What the first few months could look like: Again, probably you’d want to follow something close to this. I haven’t run a startup before, so take this with a giant grain of salt, but I’d guess it would be good to find good mentors/advisors, research existing auditing proposals, and talk to people at labs to understand constraints that might not be obvious from the outside.
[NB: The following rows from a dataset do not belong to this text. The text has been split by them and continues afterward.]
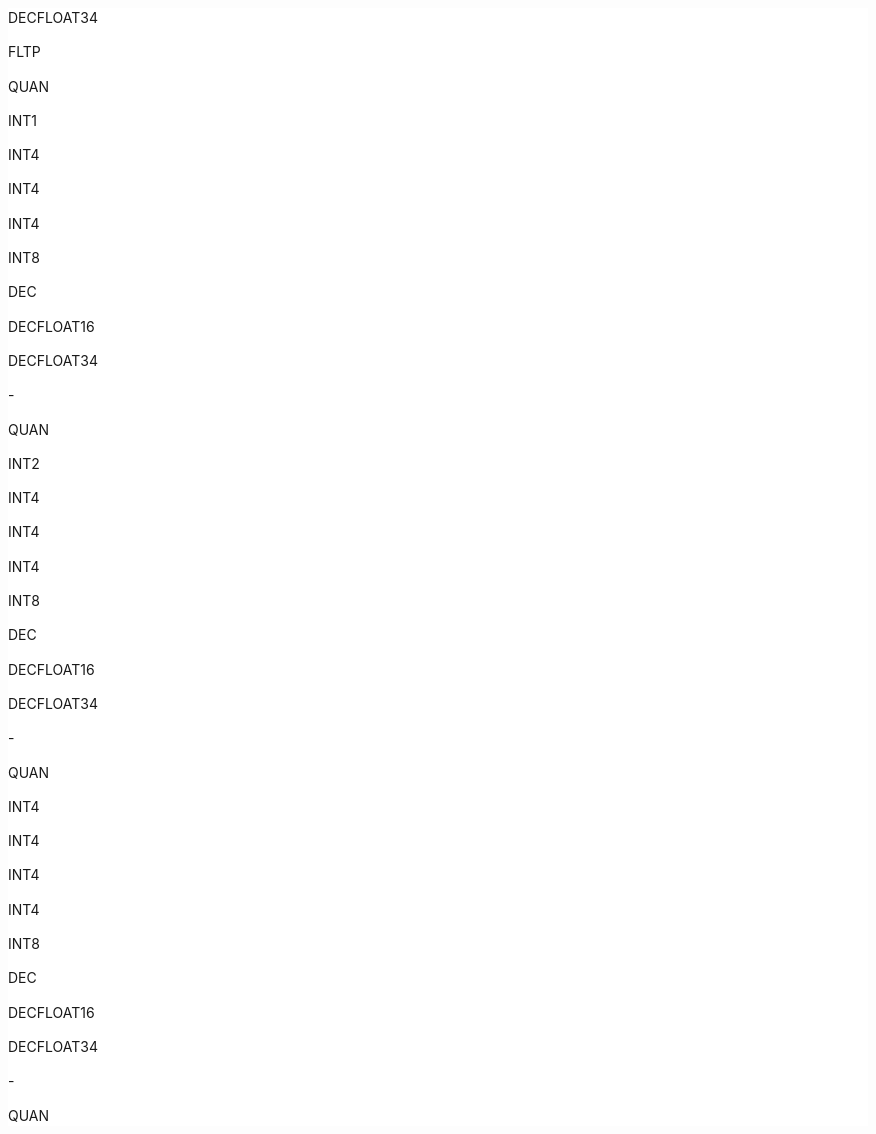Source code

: DECFLOAT34

FLTP

QUAN

INT1

INT4

INT4

INT4

INT8

DEC

DECFLOAT16

DECFLOAT34

\-

QUAN

INT2

INT4

INT4

INT4

INT8

DEC

DECFLOAT16

DECFLOAT34

\-

QUAN

INT4

INT4

INT4

INT4

INT8

DEC

DECFLOAT16

DECFLOAT34

\-

QUAN
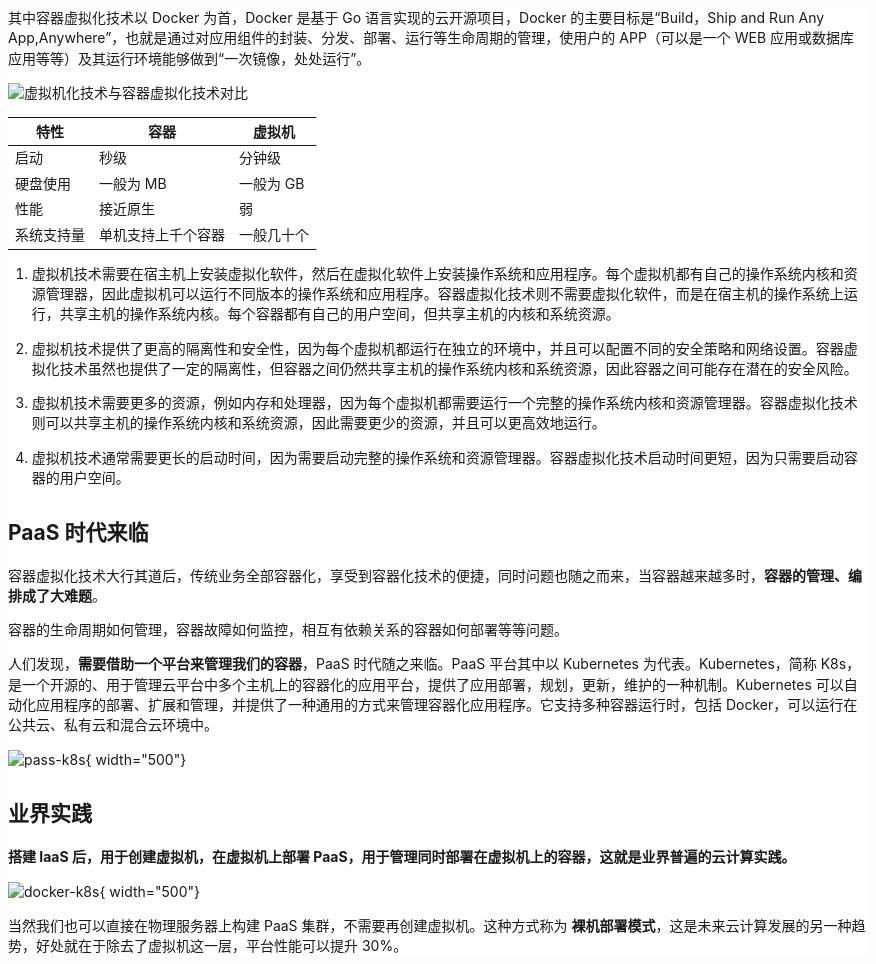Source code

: 其中容器虚拟化技术以 Docker 为首，Docker 是基于 Go 语言实现的云开源项目，Docker 的主要目标是“Build，Ship and Run Any App,Anywhere”，也就是通过对应用组件的封装、分发、部署、运行等生命周期的管理，使用户的 APP（可以是一个 WEB 应用或数据库应用等等）及其运行环境能够做到“一次镜像，处处运行”。

![虚拟机化技术与容器虚拟化技术对比](https://shichuan-hao.github.io/images/cloud/practice/virtualization-compare-containers.png)

特性 | 容器 | 虚拟机
------------ | ------------- | ------------
启动 | 秒级  | 分钟级
硬盘使用 | 一般为 MB  | 一般为 GB
性能 | 接近原生  | 弱
系统支持量 | 单机支持上千个容器  | 一般几十个


1. 虚拟机技术需要在宿主机上安装虚拟化软件，然后在虚拟化软件上安装操作系统和应用程序。每个虚拟机都有自己的操作系统内核和资源管理器，因此虚拟机可以运行不同版本的操作系统和应用程序。容器虚拟化技术则不需要虚拟化软件，而是在宿主机的操作系统上运行，共享主机的操作系统内核。每个容器都有自己的用户空间，但共享主机的内核和系统资源。

2. 虚拟机技术提供了更高的隔离性和安全性，因为每个虚拟机都运行在独立的环境中，并且可以配置不同的安全策略和网络设置。容器虚拟化技术虽然也提供了一定的隔离性，但容器之间仍然共享主机的操作系统内核和系统资源，因此容器之间可能存在潜在的安全风险。

3. 虚拟机技术需要更多的资源，例如内存和处理器，因为每个虚拟机都需要运行一个完整的操作系统内核和资源管理器。容器虚拟化技术则可以共享主机的操作系统内核和系统资源，因此需要更少的资源，并且可以更高效地运行。

4. 虚拟机技术通常需要更长的启动时间，因为需要启动完整的操作系统和资源管理器。容器虚拟化技术启动时间更短，因为只需要启动容器的用户空间。

## PaaS 时代来临

容器虚拟化技术大行其道后，传统业务全部容器化，享受到容器化技术的便捷，同时问题也随之而来，当容器越来越多时，__容器的管理、编排成了大难题__。

容器的生命周期如何管理，容器故障如何监控，相互有依赖关系的容器如何部署等等问题。

人们发现，__需要借助一个平台来管理我们的容器__，PaaS 时代随之来临。PaaS 平台其中以 Kubernetes 为代表。Kubernetes，简称 K8s，是一个开源的、用于管理云平台中多个主机上的容器化的应用平台，提供了应用部署，规划，更新，维护的一种机制。Kubernetes 可以自动化应用程序的部署、扩展和管理，并提供了一种通用的方式来管理容器化应用程序。它支持多种容器运行时，包括 Docker，可以运行在公共云、私有云和混合云环境中。

![pass-k8s](https://shichuan-hao.github.io/images/cloud/practice/paas-k8s.png){ width="500"}

## 业界实践

**搭建 IaaS 后，用于创建虚拟机，在虚拟机上部署 PaaS，用于管理同时部署在虚拟机上的容器，这就是业界普遍的云计算实践。**

![docker-k8s](https://shichuan-hao.github.io/images/cloud/practice/docker-paas.png){ width="500"}

当然我们也可以直接在物理服务器上构建 PaaS 集群，不需要再创建虚拟机。这种方式称为 **裸机部署模式**，这是未来云计算发展的另一种趋势，好处就在于除去了虚拟机这一层，平台性能可以提升 30%。

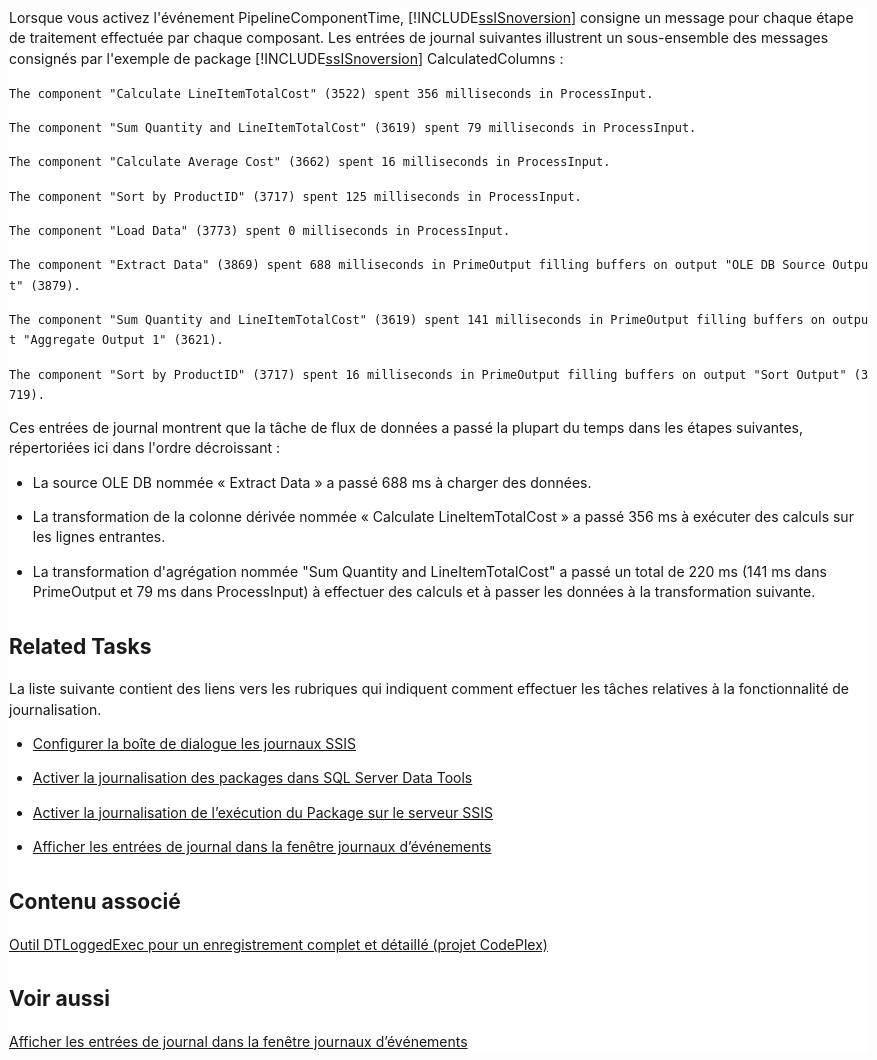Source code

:  Lorsque vous activez l'événement PipelineComponentTime, [!INCLUDE[ssISnoversion](../../includes/ssisnoversion-md.md)] consigne un message pour chaque étape de traitement effectuée par chaque composant. Les entrées de journal suivantes illustrent un sous-ensemble des messages consignés par l'exemple de package [!INCLUDE[ssISnoversion](../../includes/ssisnoversion-md.md)] CalculatedColumns :  
  
 `The component "Calculate LineItemTotalCost" (3522) spent 356 milliseconds in ProcessInput.`  
  
 `The component "Sum Quantity and LineItemTotalCost" (3619) spent 79 milliseconds in ProcessInput.`  
  
 `The component "Calculate Average Cost" (3662) spent 16 milliseconds in ProcessInput.`  
  
 `The component "Sort by ProductID" (3717) spent 125 milliseconds in ProcessInput.`  
  
 `The component "Load Data" (3773) spent 0 milliseconds in ProcessInput.`  
  
 `The component "Extract Data" (3869) spent 688 milliseconds in PrimeOutput filling buffers on output "OLE DB Source Output" (3879).`  
  
 `The component "Sum Quantity and LineItemTotalCost" (3619) spent 141 milliseconds in PrimeOutput filling buffers on output "Aggregate Output 1" (3621).`  
  
 `The component "Sort by ProductID" (3717) spent 16 milliseconds in PrimeOutput filling buffers on output "Sort Output" (3719).`  
  
 Ces entrées de journal montrent que la tâche de flux de données a passé la plupart du temps dans les étapes suivantes, répertoriées ici dans l'ordre décroissant :  
  
-   La source OLE DB nommée « Extract Data » a passé 688 ms à charger des données.  
  
-   La transformation de la colonne dérivée nommée « Calculate LineItemTotalCost » a passé 356 ms à exécuter des calculs sur les lignes entrantes.  
  
-   La transformation d'agrégation nommée "Sum Quantity and LineItemTotalCost" a passé un total de 220 ms (141 ms dans PrimeOutput et 79 ms dans ProcessInput) à effectuer des calculs et à passer les données à la transformation suivante.  
  
## <a name="related-tasks"></a>Related Tasks  
 La liste suivante contient des liens vers les rubriques qui indiquent comment effectuer les tâches relatives à la fonctionnalité de journalisation.  
  
-   [Configurer la boîte de dialogue les journaux SSIS](../configure-ssis-logs-dialog-box.md)  
  
-   [Activer la journalisation des packages dans SQL Server Data Tools](../enable-package-logging-in-sql-server-data-tools.md)  
  
-   [Activer la journalisation de l’exécution du Package sur le serveur SSIS](../enable-logging-for-package-execution-on-the-ssis-server.md)  
  
-   [Afficher les entrées de journal dans la fenêtre journaux d’événements](../view-log-entries-in-the-log-events-window.md)  
  
## <a name="related-content"></a>Contenu associé  
 [Outil DTLoggedExec pour un enregistrement complet et détaillé (projet CodePlex)](http://go.microsoft.com/fwlink/?LinkId=150579)  
  
## <a name="see-also"></a>Voir aussi  
 [Afficher les entrées de journal dans la fenêtre journaux d’événements](../view-log-entries-in-the-log-events-window.md)  
  
  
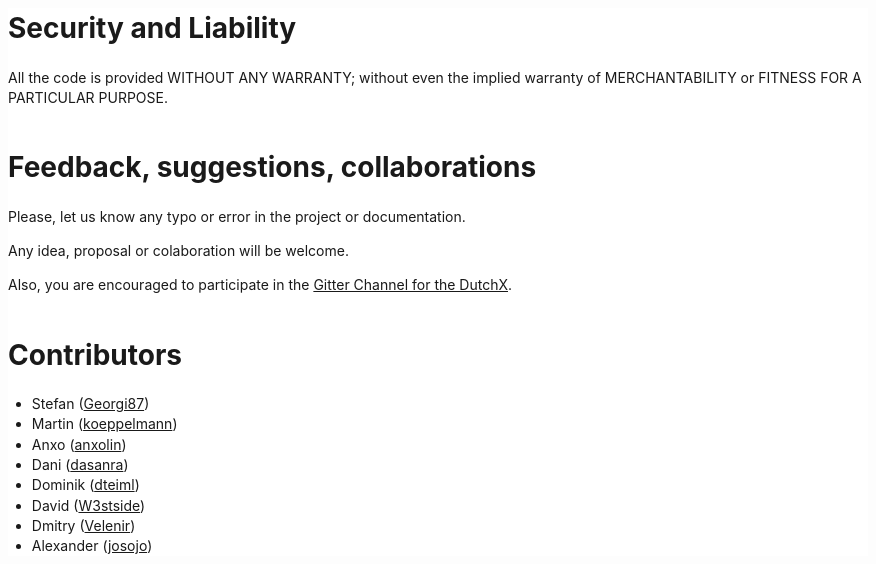 # Security and Liability
All the code is provided WITHOUT ANY WARRANTY; without even the implied warranty
 of MERCHANTABILITY or FITNESS FOR A PARTICULAR PURPOSE.

# Feedback, suggestions, collaborations
Please, let us know any typo or error in the project or documentation.

Any idea, proposal or colaboration will be welcome.

Also, you are encouraged to participate in the [Gitter Channel for the DutchX](https://gitter.im/gnosis/DutchX).

# Contributors
- Stefan ([Georgi87](https://github.com/Georgi87))
- Martin ([koeppelmann](https://github.com/koeppelmann))
- Anxo ([anxolin](https://github.com/anxolin))
- Dani ([dasanra](https://github.com/dasanra))
- Dominik ([dteiml](https://github.com/dteiml))
- David ([W3stside](https://github.com/w3stside))
- Dmitry ([Velenir](https://github.com/Velenir))
- Alexander ([josojo](https://github.com/josojo))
10. AI economic impacts tracker

What: An organization focused on examining how AI is transforming the economy, through both original research and reporting. They'd do things like: survey workers in management roles about how often they use AI (and in what contexts), conduct economics-style research to understand AI’s contribution to worker productivity (like this study by METR, or this paper but not bullshit), and investigate whether/how AI is impacting hiring decisions at large companies (e.g., this was a big claim — is it true?). Think Epoch’s approach but applied to economic impacts rather than compute, algorithmic progress, energy usage, and other capabilities measures. They might partner with companies to get granular deployment data, commission longitudinal studies following specific firms as they integrate AI, and maintain a comprehensive database of AI adoption metrics that researchers and policymakers could use to make sense of AI’s diffusion across the economy. Anthropic’s Economic Futures program is pretty similar to what I have in mind.

Why this matters: Current approaches to tracking AI progress — training compute, benchmark scores, capability demos, energy usage — are valuable but paint an incomplete picture. There's often a massive gap between "AI can nail the bar exam" and "AI is meaningfully changing how paralegals do their jobs", and we’d benefit from more people combing through the data (and in some cases, going out and gathering it) to make sense of that gap. An organization focused on producing analysis at this level of abstraction could make it easier to tell how close we are to truly wild societal impacts.

What the first few months could look like: Talking to the folks working on this at Anthropic (and other labs if they’re doing similar work), identifying 2-3 specific sub-areas to focus on initially (and doing a really solid job at analyzing them before expanding), hiring support staff (e.g., RAs), and getting a bunch of advisors to review your work.

Caveats, hedges, clarifications

Here are some important caveats:

• I'm not speaking on behalf of Open Philanthropy.
• AI safety is a team sport — I'm standing on the shoulders of giants and did not think of all these ideas myself. I even got the idea to include this caveat from Buck’s LessWrong bio.
• Some people are already working on similar projects, so most of these areas aren't totally neglected.
  • This shouldn’t be seen as a critique of existing projects or organizations working on similar things. I’m just saying that I want more.
• I'm just one guy who hasn't thought infinitely hard about this.
• These aren't necessarily the MOST impactful things to work on (there's lots of great stuff not on this list).
• If you're considering these projects, you should develop your own vision for how they'd be helpful.
• Applying for funding to work on these projects is by no means a guarantee you'll receive it.

If you’re interested in applying for funding to work on one of these projects (or something similar), check out our RFP.

1. ^{^}

   Emphasis on “I” — these are my takes only. I'm not speaking on behalf of Open Philanthropy.